La musique, quant-à-elle, remonte un peu le niveau, avec un ending qui a le pouvoir de laisser un grand sourire au premier visionnage, et qui a suffisamment marqué les esprits pour engendrer un certain nombre de parodies sur NicoNico quelques jours après le passage du premier épisode.
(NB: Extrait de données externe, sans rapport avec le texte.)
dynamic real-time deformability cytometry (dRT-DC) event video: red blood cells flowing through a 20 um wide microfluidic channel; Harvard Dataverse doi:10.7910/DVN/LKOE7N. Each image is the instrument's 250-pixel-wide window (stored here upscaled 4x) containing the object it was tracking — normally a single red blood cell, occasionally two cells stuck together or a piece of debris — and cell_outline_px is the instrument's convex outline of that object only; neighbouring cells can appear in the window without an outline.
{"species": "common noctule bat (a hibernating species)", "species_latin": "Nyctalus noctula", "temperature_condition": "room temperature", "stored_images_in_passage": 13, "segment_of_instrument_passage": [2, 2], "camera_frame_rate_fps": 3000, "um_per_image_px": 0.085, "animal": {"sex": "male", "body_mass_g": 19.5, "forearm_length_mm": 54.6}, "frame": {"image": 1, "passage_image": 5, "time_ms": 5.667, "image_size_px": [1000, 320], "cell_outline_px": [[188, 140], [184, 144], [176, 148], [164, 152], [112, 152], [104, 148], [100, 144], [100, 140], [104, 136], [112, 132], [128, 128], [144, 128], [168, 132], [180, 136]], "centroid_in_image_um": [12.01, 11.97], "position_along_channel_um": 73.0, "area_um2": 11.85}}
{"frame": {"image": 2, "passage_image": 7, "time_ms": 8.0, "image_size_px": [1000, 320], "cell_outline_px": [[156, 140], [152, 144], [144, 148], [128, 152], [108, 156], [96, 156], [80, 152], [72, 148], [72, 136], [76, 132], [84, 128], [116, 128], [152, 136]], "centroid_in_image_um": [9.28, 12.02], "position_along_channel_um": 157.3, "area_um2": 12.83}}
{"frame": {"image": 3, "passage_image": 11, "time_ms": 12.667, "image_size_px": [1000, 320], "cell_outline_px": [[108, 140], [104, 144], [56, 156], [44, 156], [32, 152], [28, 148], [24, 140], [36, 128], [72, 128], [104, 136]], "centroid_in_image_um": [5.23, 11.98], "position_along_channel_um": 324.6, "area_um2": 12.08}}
Malheureusement, petite production oblige, cet ending a été tellement réutilisé à toutes les sauces qu'il en est devenu un gag bien trop lourd... En revanche, l'opening, lui, est une arme de destruction massive d'oreilles et de neurones : Imaginez simplement une suite de mots pris au hasard et répétés pendant 90 secondes avec un pauvre fond musical digne d'un groupe d'adolescents jouant dans un garage et vous serez encore... loin du compte.

Ce qu'on reprochera surtout à Kemeko Deluxe c'est un scénario condensé sur 12 épisodes qui est plus « bordélique » qu'une chambre d'étudiant geek névrosé atteint de la maladie de Parkinson en phase terminale.

Les points forts de la série sont bien plus durs à trouver, même si on peut souligner quelques personnages appréciables comme ceux de Misaki (Malheureusement doublée par Rie Kugimiya) et de M.M, même si au final, on ne retiendra que Kemeko, seul personnage qui n'est pas un stéréotype parfait de comédie ecchi, même si en creusant un peu, on se rend compte que ce n'est qu'une tsundere dont le coté deredere est symbolisé par le pilote hors du kemeko.

En conclusion, qu'est-ce que Kemeko DX? Un anime où chaque épisode aura ajouté une nouvelle dose d'ingrédients dans une recette étrange mais pourtant classique, dont le cuisinier, Tsutomu Mizushita, a mal calculé le temps de cuisson, rendant son plat incomestible. Un anime à servir à ceux qui ont un petit creux et surtout un estomac assez solide pour pouvoir ingérer le cœur de ce plat trop cuit, et qui auront le courage de digérer le nappage final présageant... D'une nouvelle fournée de Kemeko.